A longtime local educator and leader of Surry County’s African-American community has been chosen as one of eight local citizens who’ll be honored on the “Whittling Wall” in downtown Mount Airy through sculptures of each.
Earlier plans for the project aimed at recognizing individuals who have made significant contributions to the community in music and other fields included seven people.
However, no African-American was among the subjects chosen to be represented with life-size statues on the Whittling Wall located at the corner of North Main and West Oak streets, where men gathered years ago to whittle and swap stories.
In May — months after the plans for the sculptures were put into motion — Mount Airy officials approved a late addition to the project to allow the inclusion of a local African-American, which was requested by Dr. Evelyn Thompson, a leader of that community.
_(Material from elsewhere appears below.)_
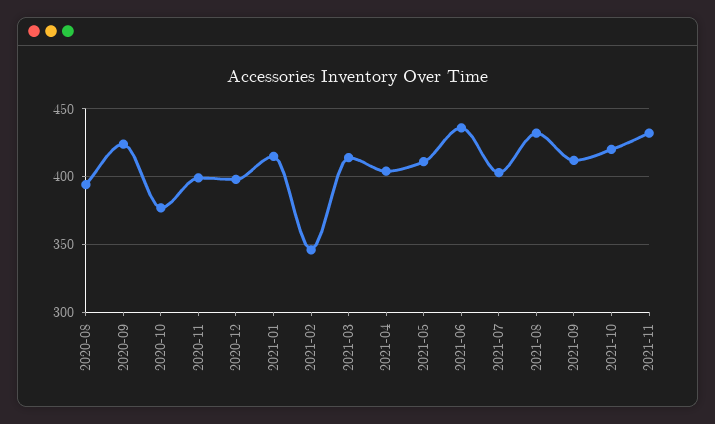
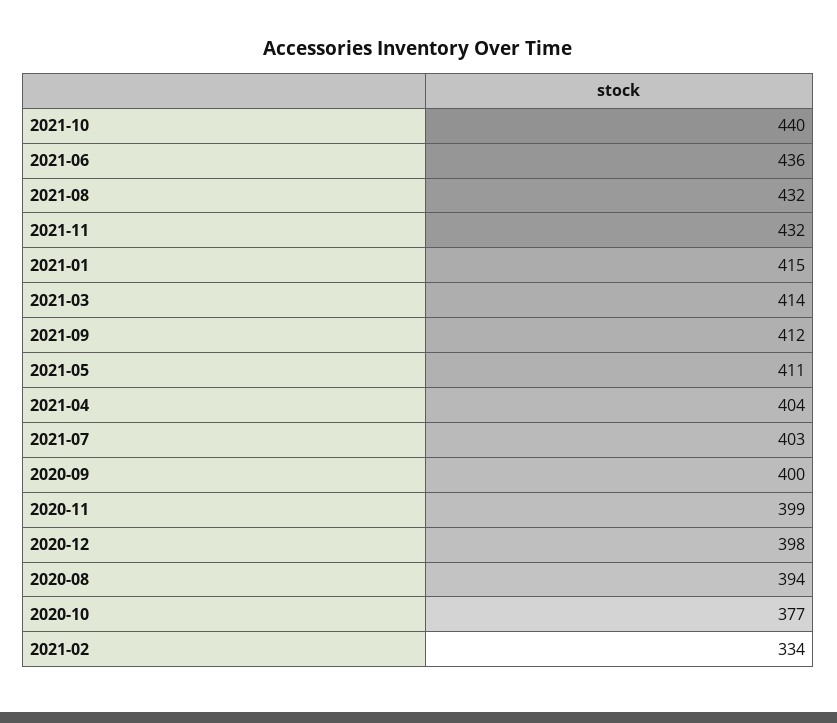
2020-09: 425 -> 400
2021-02: 345 -> 334
2021-10: 420 -> 440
At the time, no specific person had been selected as its wall representative, with that left up to Thompson and others to decide. But Thompson has announced in recent days that Leonidas Harold “L.H.” Jones has been tapped as the subject for that statue.
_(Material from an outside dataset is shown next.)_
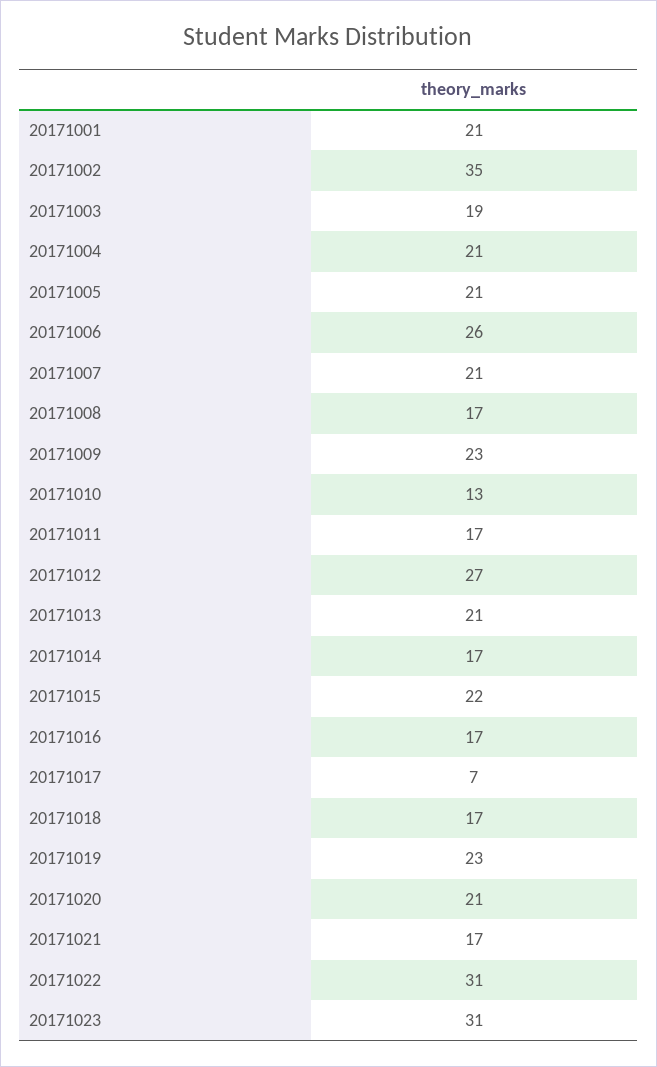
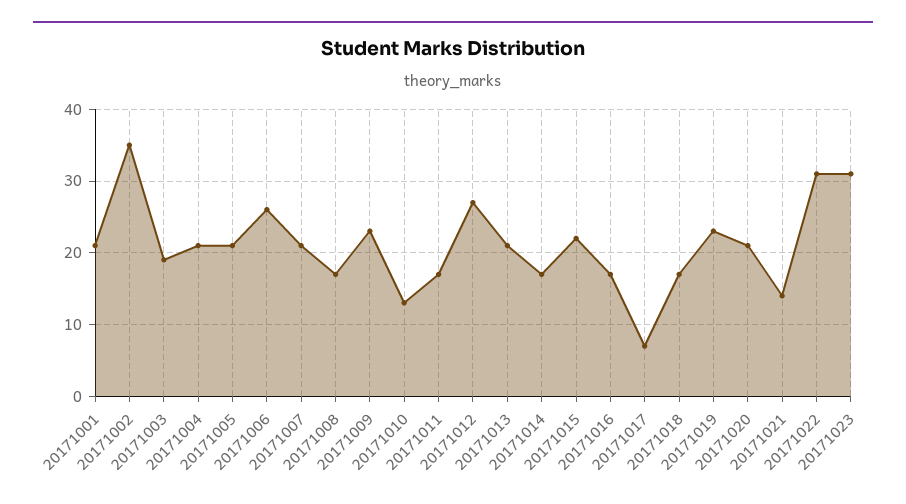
20171021: 17 -> 14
Jones, who was born in 1915 and died in 1983, is considered a shining example of leadership in Mount Airy.
For 30 years, he was principal of J.J. Jones School, named after his father, a principal for 33 years who pioneered secondary education for local African-Americans.
J.J. Jones School was originally an all-black campus on Jones School Road, which closed with the opening of J.J. Jones Intermediate School on Riverside Drive in the 1990s. Facilities of the old school became home to a number of community agencies, with the site now known as L.H. Jones Family Resource Center.
L.H. Jones followed in his father’s footsteps in trying to create opportunities for minority students through higher learning.
He also was the first African-American to be named to the North Carolina State Board of Elections since the turn of the 20th century.
In addition to his educational career, Jones was well known as a church and Boy Scout leader.
His other civic involvements included chairing the Minority Group Committee of the Mount Airy Planning Board and the board of directors of the Surry Community Action Program. Jones was also a member of the governing board of Yadkin Valley Economic Development District Inc. (YVEDDI), a four-county anti-poverty agency that includes Surry.
Jones earned a bachelor’s degree from West Virginia State College and a master’s degree in education from West Virginia University. He and his wife Eleanor adopted two children, Linwood and Gail.
Funding efforts
In May, when city officials agreed to add a sculpture of a then-unnamed African-American to the Whittling Wall, there was support for the municipality allocating funding for that statue, a sum of around $8,000. However, based on comments from Thompson, city officials recognized the fact that community members wanted to contribute to the cause.
At a meeting last Thursday night, the board of commissioners approved an accounting-related measure regarding the Whittling Wall. They amended the project plans to include setting aside $8,400 in city funds for the Jones statue to ensure its timely inclusion among the others that a Reidsville artist was commissioned to create.
Commissioner Jon Cawley offered clarification for this action by pointing out that the city government allocation would be offset by public contributions toward the L.H. Jones likeness.
“The monies that are collected from whatever method,” Cawley said, “will go against that cost.”
Those measures include a GoFundMe account being established online to raise money for the Jones statue, which had generated $1,740 at last report among 17 different people in just four days.
Checks payable to The African American Historical & Genealogical Society also can be mailed to P.O. Box 7144, Mount Airy, NC, 27030.
Up to this point, funding was secured for the Whittling Wall project through a $94,340 grant from the N.C. Department of Commerce and $10,582 from an anonymous donor to make up for an initial funding shortfall.
Others to be honored through statues along the wall are Donna Fargo, a Grammy-winning country and pop singer who grew up in Mount Airy and now lives in Nashville; old-time fiddler Tommy Jarrell; Ralph Epperson, the founder of local radio station WPAQ, a flagship for the traditional mountain music of this region;
Also, Fred Cockerham, an old-time banjo player and fiddler; Flip Rees, a longtime retailer in downtown Mount Airy; and two other figures portraying an anonymous whittler (reflecting the history of the wall as a gathering place) and a mill worker to honor Mount Airy’s textile heritage.
The statues will be brick sculptures, reflecting a medium dating to ancient Babylon hailed as a durable art form that blends in with other settings.
A dedication ceremony for the Whittling Wall project has been set for September.